*** Opening of Dataset excerpts ***

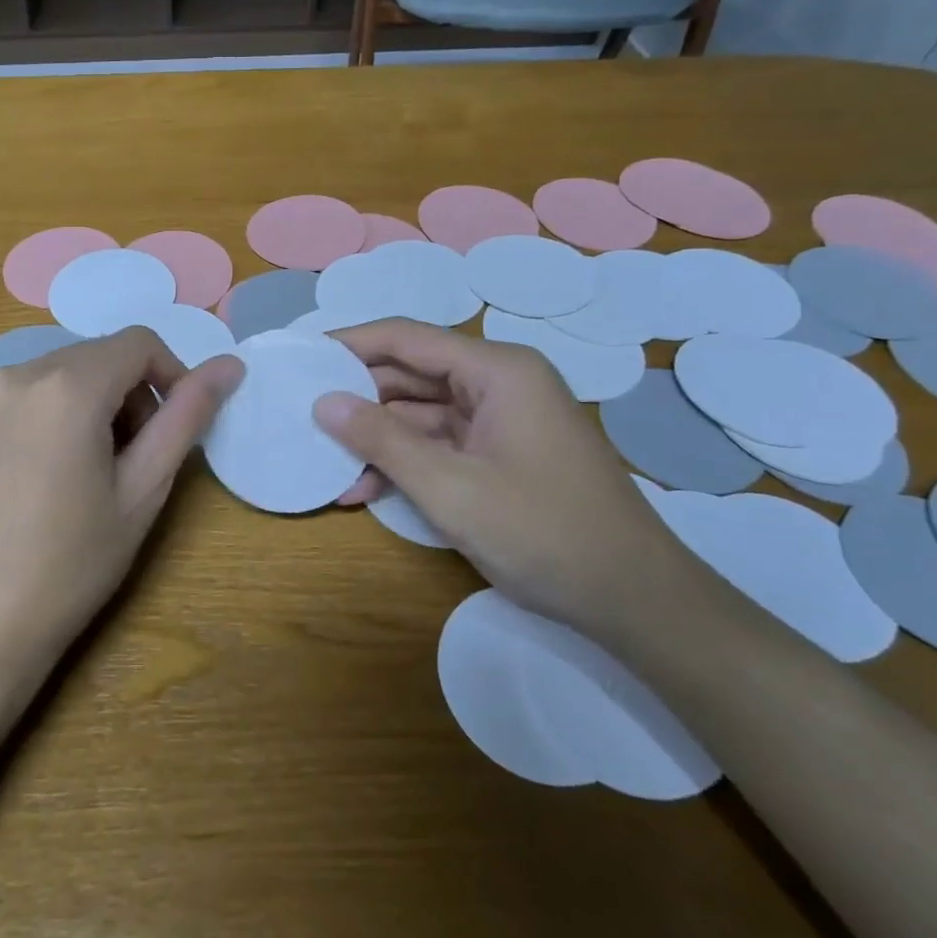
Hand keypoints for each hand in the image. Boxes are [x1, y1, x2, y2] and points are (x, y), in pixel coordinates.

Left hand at [0, 328, 243, 668]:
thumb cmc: (70, 565)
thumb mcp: (142, 491)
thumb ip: (186, 417)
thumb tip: (230, 366)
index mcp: (67, 385)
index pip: (139, 343)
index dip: (172, 375)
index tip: (178, 428)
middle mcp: (20, 373)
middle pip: (102, 356)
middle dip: (134, 394)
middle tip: (140, 460)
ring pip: (68, 373)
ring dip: (100, 404)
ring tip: (99, 472)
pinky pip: (34, 393)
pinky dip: (63, 413)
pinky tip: (57, 475)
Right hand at [313, 319, 689, 637]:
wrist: (635, 600)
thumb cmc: (542, 532)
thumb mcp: (450, 488)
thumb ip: (381, 440)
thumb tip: (323, 403)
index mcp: (497, 370)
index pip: (406, 338)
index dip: (350, 343)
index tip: (301, 357)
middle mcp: (500, 382)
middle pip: (412, 373)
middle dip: (359, 398)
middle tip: (303, 414)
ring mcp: (503, 419)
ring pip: (422, 412)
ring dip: (377, 438)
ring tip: (326, 462)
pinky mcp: (503, 453)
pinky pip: (442, 443)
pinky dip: (406, 461)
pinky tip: (365, 489)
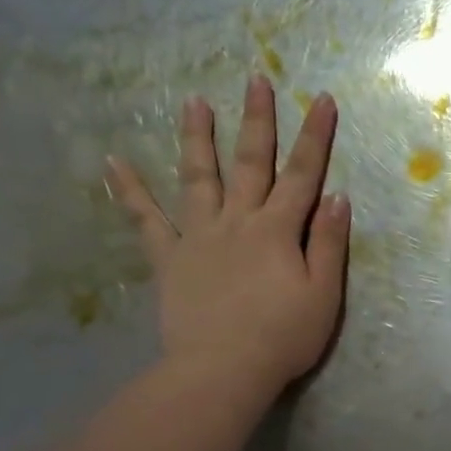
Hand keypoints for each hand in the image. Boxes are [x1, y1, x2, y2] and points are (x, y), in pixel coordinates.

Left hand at [106, 76, 348, 399]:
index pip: (303, 174)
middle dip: (257, 120)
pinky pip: (146, 220)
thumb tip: (337, 195)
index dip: (315, 136)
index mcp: (278, 230)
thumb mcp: (323, 294)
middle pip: (250, 163)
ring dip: (197, 137)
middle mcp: (238, 221)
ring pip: (198, 177)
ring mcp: (198, 237)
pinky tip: (113, 162)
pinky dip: (129, 190)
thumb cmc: (283, 337)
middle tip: (256, 79)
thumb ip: (329, 243)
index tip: (323, 98)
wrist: (222, 371)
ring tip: (191, 101)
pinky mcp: (169, 259)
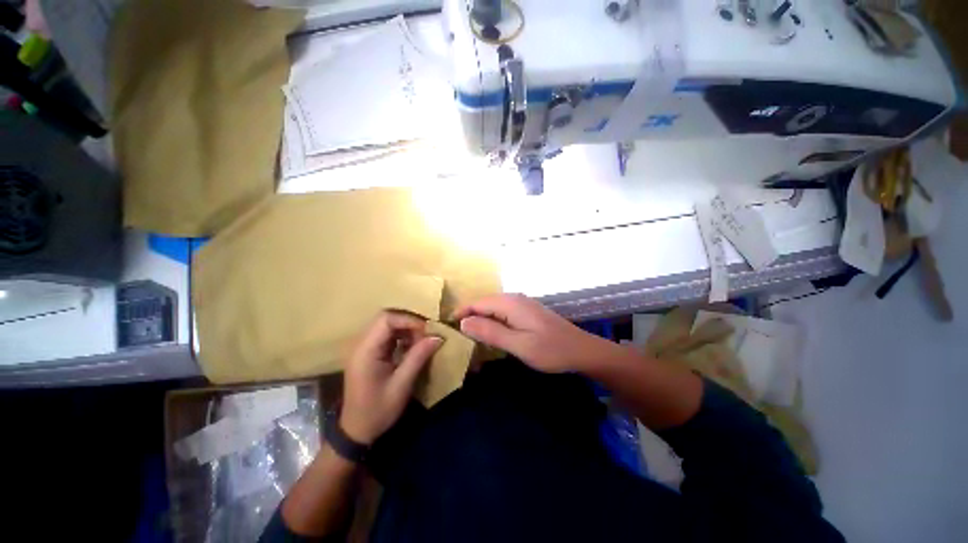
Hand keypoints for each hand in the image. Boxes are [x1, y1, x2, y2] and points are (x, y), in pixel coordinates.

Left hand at [340, 311, 442, 444]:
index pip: (386, 319)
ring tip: (422, 340)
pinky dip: (402, 336)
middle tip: (426, 334)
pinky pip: (387, 335)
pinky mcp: (370, 352)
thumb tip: (438, 337)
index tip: (427, 330)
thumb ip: (418, 357)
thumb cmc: (378, 410)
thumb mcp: (401, 385)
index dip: (409, 320)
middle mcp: (362, 343)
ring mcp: (364, 347)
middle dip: (409, 323)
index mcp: (365, 350)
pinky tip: (413, 346)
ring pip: (388, 325)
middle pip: (386, 319)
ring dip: (407, 329)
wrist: (357, 430)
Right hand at [454, 294, 611, 373]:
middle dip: (469, 318)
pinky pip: (502, 313)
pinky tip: (490, 335)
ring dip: (480, 321)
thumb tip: (463, 322)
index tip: (446, 326)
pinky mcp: (526, 312)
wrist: (581, 350)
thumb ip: (490, 332)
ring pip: (492, 309)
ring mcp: (521, 304)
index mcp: (510, 303)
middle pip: (484, 304)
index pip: (477, 303)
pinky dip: (492, 323)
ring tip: (468, 337)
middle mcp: (514, 298)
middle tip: (456, 336)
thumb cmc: (550, 350)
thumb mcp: (518, 344)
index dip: (460, 314)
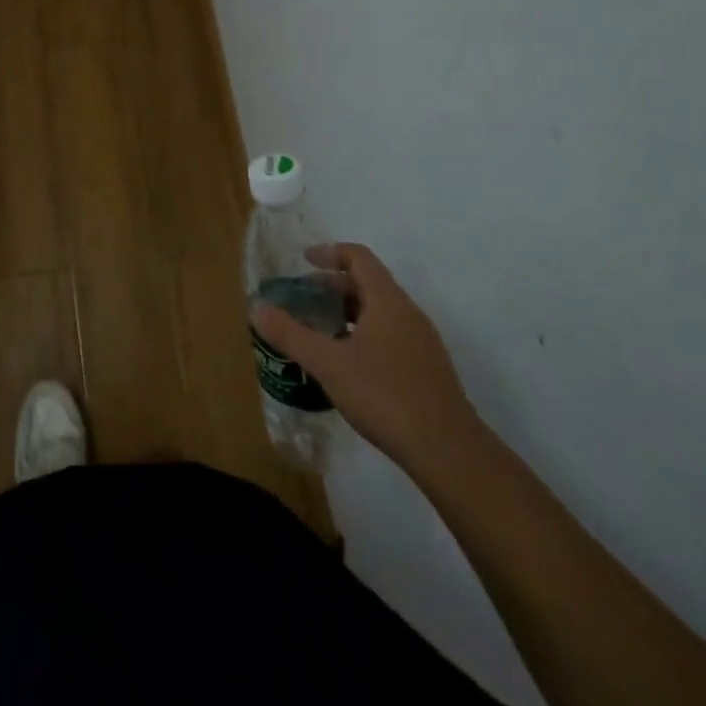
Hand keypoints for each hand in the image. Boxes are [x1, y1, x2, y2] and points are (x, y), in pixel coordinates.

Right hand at [251, 243, 478, 474]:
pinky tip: (347, 363)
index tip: (303, 261)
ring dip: (349, 312)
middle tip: (304, 299)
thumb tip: (257, 309)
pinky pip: (391, 335)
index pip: (359, 258)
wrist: (448, 452)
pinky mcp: (427, 369)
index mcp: (387, 301)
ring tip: (320, 330)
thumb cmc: (385, 395)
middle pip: (369, 283)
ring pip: (381, 311)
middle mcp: (408, 314)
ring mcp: (422, 343)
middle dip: (334, 285)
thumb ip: (291, 334)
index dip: (330, 252)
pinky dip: (364, 334)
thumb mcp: (328, 364)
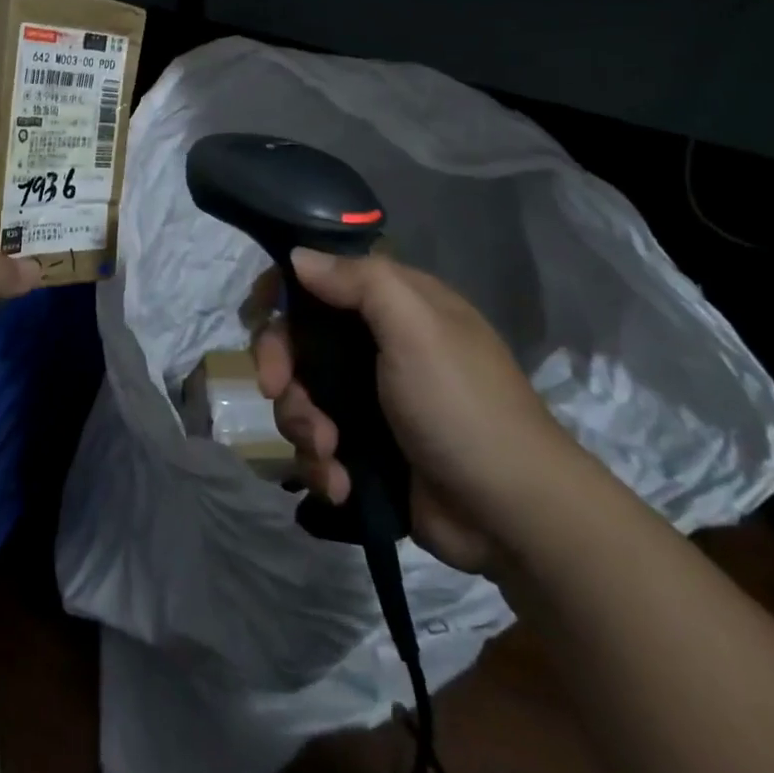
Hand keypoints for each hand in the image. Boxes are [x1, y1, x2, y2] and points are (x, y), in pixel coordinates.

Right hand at [250, 249, 584, 571]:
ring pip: (300, 395)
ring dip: (301, 424)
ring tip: (328, 453)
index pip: (321, 278)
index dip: (283, 292)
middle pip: (299, 339)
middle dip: (282, 367)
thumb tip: (299, 257)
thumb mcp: (415, 327)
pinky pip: (317, 444)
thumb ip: (358, 281)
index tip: (260, 315)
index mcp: (393, 305)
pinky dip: (320, 464)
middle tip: (278, 392)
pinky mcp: (365, 449)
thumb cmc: (461, 405)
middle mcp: (376, 345)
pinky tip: (339, 484)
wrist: (513, 515)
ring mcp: (369, 399)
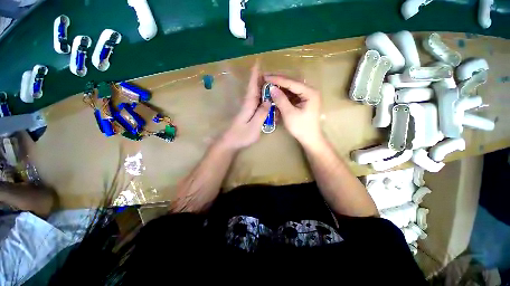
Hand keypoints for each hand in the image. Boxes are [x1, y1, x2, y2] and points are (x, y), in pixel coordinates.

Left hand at [220, 63, 270, 150]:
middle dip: (259, 78)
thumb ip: (261, 113)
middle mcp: (247, 104)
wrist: (230, 143)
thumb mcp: (254, 126)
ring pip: (254, 94)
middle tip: (267, 69)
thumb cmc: (241, 136)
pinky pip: (255, 102)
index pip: (252, 87)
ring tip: (267, 79)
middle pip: (253, 88)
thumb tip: (268, 100)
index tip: (257, 63)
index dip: (255, 75)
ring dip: (260, 86)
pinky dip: (259, 96)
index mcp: (248, 105)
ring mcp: (247, 109)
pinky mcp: (247, 114)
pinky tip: (264, 97)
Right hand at [265, 75, 322, 146]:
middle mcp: (310, 91)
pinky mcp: (303, 101)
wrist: (310, 138)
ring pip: (291, 88)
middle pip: (292, 82)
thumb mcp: (289, 114)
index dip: (278, 79)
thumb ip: (281, 100)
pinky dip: (283, 94)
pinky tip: (276, 93)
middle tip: (266, 77)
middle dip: (279, 80)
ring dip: (281, 87)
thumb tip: (272, 88)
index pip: (291, 82)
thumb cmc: (301, 127)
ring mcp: (307, 96)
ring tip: (269, 84)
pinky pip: (292, 94)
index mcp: (310, 92)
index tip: (266, 76)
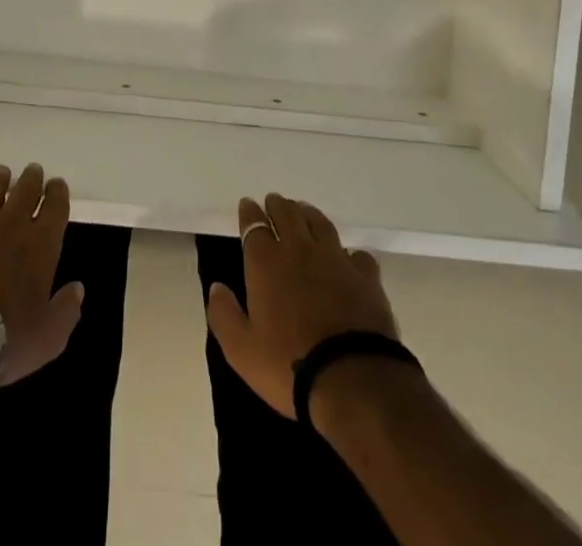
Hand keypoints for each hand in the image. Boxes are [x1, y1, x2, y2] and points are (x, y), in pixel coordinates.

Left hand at [0, 163, 82, 386]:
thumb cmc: (4, 339)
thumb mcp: (47, 337)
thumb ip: (65, 311)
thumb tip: (78, 288)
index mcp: (40, 245)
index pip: (55, 208)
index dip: (58, 194)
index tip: (57, 184)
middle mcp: (11, 225)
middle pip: (25, 192)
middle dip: (32, 179)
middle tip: (33, 170)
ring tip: (2, 172)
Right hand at [205, 193, 399, 417]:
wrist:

*** Close of Dataset excerpts ***

Within the listing above, the stretch from the line with "wrist: (513, 515)" down to the line with "ring mcp: (247, 109)" is to be given again exactly, end lines included and pictures excluded.

## Written response
wrist: (513, 515)
ring mcp: (369, 399)
Hand keypoints for each hand in the image. Boxes are [x1, y1, x2, y2] and points are (x, y), in pixel coordinates.

Left hand at [220, 63, 270, 150]:
middle dip: (259, 78)
thumb ip: (261, 113)
middle mcp: (247, 104)
wrist: (230, 143)
thumb mcp: (254, 126)
ring pip: (254, 94)
middle tip: (267, 69)
thumb cmc: (241, 136)
pinky pip: (255, 102)
index pip: (252, 87)
ring tip: (267, 79)
middle pip: (253, 88)
thumb tip: (268, 100)
index tip: (257, 63)
index dip: (255, 75)
ring dip: (260, 86)
pinky dip: (259, 96)
index mcp: (248, 105)
ring mcp: (247, 109)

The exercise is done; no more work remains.